1Gatsby Computational Neuroscience Unit, University College London, London, United Kingdom WC1N 3AR, 2Department of Molecular Biology, Princeton University, Princeton, New Jersey 08544, 3Department of Neuroscience, Brown University, Providence, Rhode Island 02912, and 4Department of Organismal Biology and Anatomy, University of Chicago, Chicago, Illinois 60637

Neural activity in primary motor cortex (MI) is known to correlate with hand position and velocity. Previous descriptions of this tuning have (1) been linear in position or velocity, (2) depended only instantaneously on these signals, and/or (3) not incorporated the effects of interneuronal dependencies on firing rate. We show here that many MI cells encode a superlinear function of the full time-varying hand trajectory. Approximately 20% of MI cells carry information in the hand trajectory beyond just the position, velocity, and acceleration at a single time lag.

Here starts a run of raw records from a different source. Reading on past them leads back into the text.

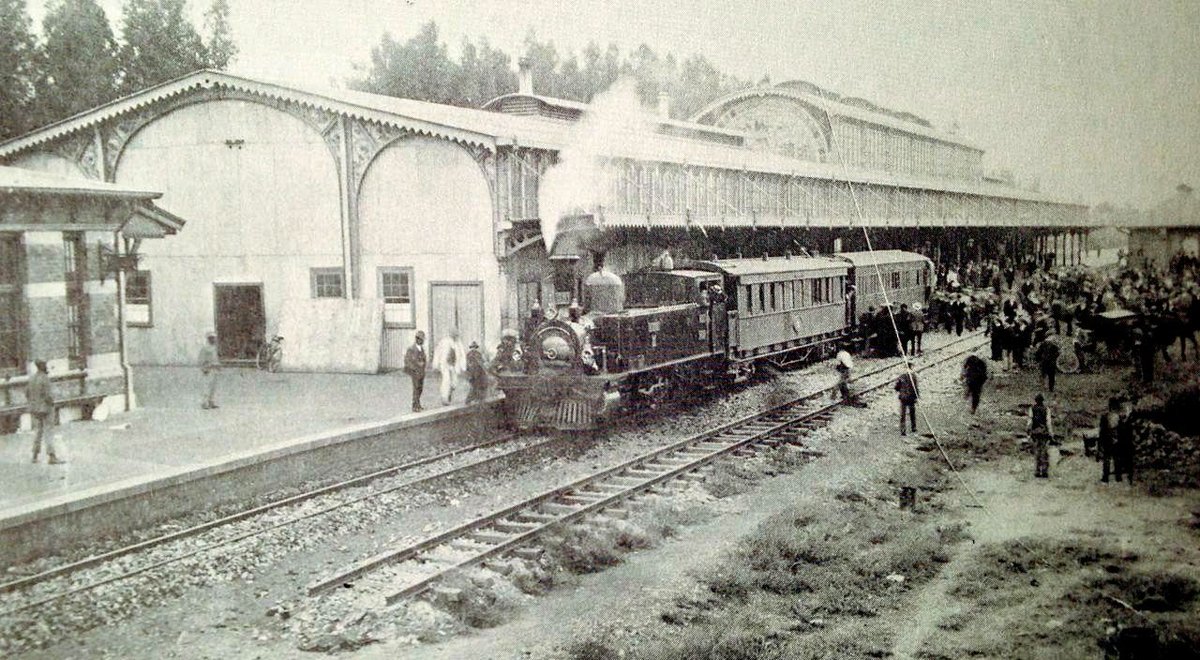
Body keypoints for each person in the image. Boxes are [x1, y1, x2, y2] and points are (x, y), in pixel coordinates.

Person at [27, 360, 63, 464]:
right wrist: (52, 404)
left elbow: (27, 393)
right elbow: (48, 396)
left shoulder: (32, 378)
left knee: (38, 432)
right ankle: (52, 456)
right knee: (48, 432)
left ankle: (34, 455)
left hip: (34, 409)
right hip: (46, 409)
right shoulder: (45, 379)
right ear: (43, 367)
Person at [432, 329, 467, 405]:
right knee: (446, 380)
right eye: (454, 335)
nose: (455, 337)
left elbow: (462, 355)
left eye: (456, 336)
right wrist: (436, 364)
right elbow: (438, 352)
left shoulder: (459, 343)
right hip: (445, 364)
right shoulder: (444, 342)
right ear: (451, 335)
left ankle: (449, 393)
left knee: (454, 383)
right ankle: (444, 398)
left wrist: (463, 366)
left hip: (454, 365)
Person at [1028, 393, 1053, 478]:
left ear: (1036, 401)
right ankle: (1045, 471)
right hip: (1044, 433)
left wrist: (1028, 431)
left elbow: (1030, 421)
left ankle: (1037, 471)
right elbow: (1048, 422)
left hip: (1035, 433)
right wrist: (1051, 433)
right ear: (1043, 401)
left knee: (1037, 452)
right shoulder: (1046, 409)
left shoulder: (1032, 409)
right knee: (1044, 452)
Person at [1098, 396, 1121, 482]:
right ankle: (1118, 477)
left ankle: (1105, 477)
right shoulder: (1119, 417)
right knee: (1117, 458)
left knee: (1107, 458)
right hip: (1116, 439)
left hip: (1107, 439)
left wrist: (1101, 442)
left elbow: (1102, 430)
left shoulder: (1105, 416)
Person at [403, 330, 427, 412]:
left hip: (421, 372)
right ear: (417, 339)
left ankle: (418, 404)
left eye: (423, 339)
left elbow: (424, 359)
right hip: (415, 372)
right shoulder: (411, 349)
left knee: (420, 388)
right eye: (421, 339)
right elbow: (407, 361)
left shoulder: (422, 349)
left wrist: (423, 365)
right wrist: (415, 367)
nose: (422, 341)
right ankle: (415, 405)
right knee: (416, 388)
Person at [1113, 398, 1136, 483]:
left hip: (1126, 442)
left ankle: (1129, 477)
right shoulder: (1121, 422)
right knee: (1121, 459)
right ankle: (1120, 476)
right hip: (1123, 442)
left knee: (1127, 460)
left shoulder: (1128, 422)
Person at [199, 331, 220, 410]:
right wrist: (204, 369)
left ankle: (211, 402)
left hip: (214, 368)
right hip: (208, 369)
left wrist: (218, 366)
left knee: (213, 387)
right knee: (206, 387)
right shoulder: (205, 348)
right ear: (208, 339)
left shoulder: (214, 348)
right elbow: (201, 360)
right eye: (211, 338)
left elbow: (215, 358)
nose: (213, 340)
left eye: (214, 338)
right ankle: (204, 403)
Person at [894, 371, 919, 436]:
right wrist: (916, 397)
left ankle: (903, 430)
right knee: (912, 413)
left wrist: (900, 390)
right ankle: (913, 427)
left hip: (903, 397)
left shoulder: (901, 376)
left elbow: (896, 387)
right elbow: (915, 388)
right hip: (911, 397)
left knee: (903, 414)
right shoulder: (913, 376)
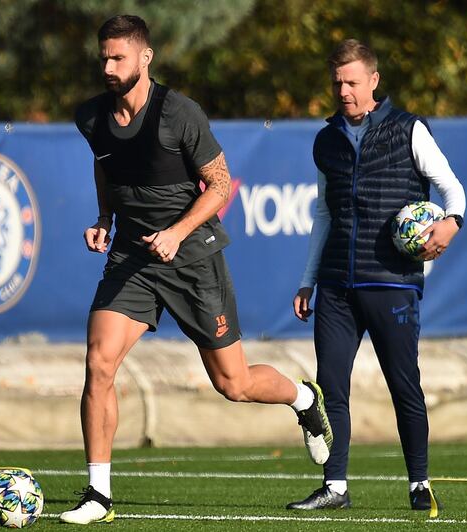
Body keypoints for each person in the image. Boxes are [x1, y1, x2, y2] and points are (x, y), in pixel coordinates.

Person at [60, 14, 332, 525]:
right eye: (103, 58)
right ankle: (98, 494)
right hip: (133, 258)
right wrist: (104, 217)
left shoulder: (179, 113)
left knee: (233, 384)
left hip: (192, 257)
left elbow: (222, 185)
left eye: (119, 57)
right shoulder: (91, 117)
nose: (109, 67)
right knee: (99, 363)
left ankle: (302, 398)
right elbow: (105, 161)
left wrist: (177, 233)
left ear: (145, 58)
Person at [286, 39, 466, 511]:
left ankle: (419, 485)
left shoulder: (410, 130)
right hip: (337, 286)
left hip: (393, 282)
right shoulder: (325, 139)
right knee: (331, 388)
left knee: (404, 385)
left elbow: (453, 189)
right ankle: (336, 488)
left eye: (351, 81)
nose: (343, 90)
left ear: (373, 80)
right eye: (337, 82)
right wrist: (308, 279)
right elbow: (323, 214)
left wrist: (452, 223)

Moreover, approximately one-third of MI cells encode the trajectory in a significantly superlinear manner; as one consequence, even small position changes can dramatically modulate the gain of the velocity tuning of MI cells, in agreement with recent psychophysical evidence. We introduce a compact nonlinear "preferred trajectory" model that predicts the complex structure of the spatiotemporal tuning functions described in previous work. Finally, observing the activity of neighboring cells in the MI network significantly increases the predictability of the firing rate of a single MI cell; however, we find interneuronal dependencies in MI to be much more locked to external kinematic parameters than those described recently in the hippocampus. Nevertheless, this neighbor activity is approximately as informative as the hand velocity, supporting the view that neural encoding in MI is best understood at a population level.

Key words: hand; motor cortex; movement; motion; motor activity; gain modulation; statistical model; correlated coding


Received March 12, 2004; revised August 10, 2004; accepted August 10, 2004.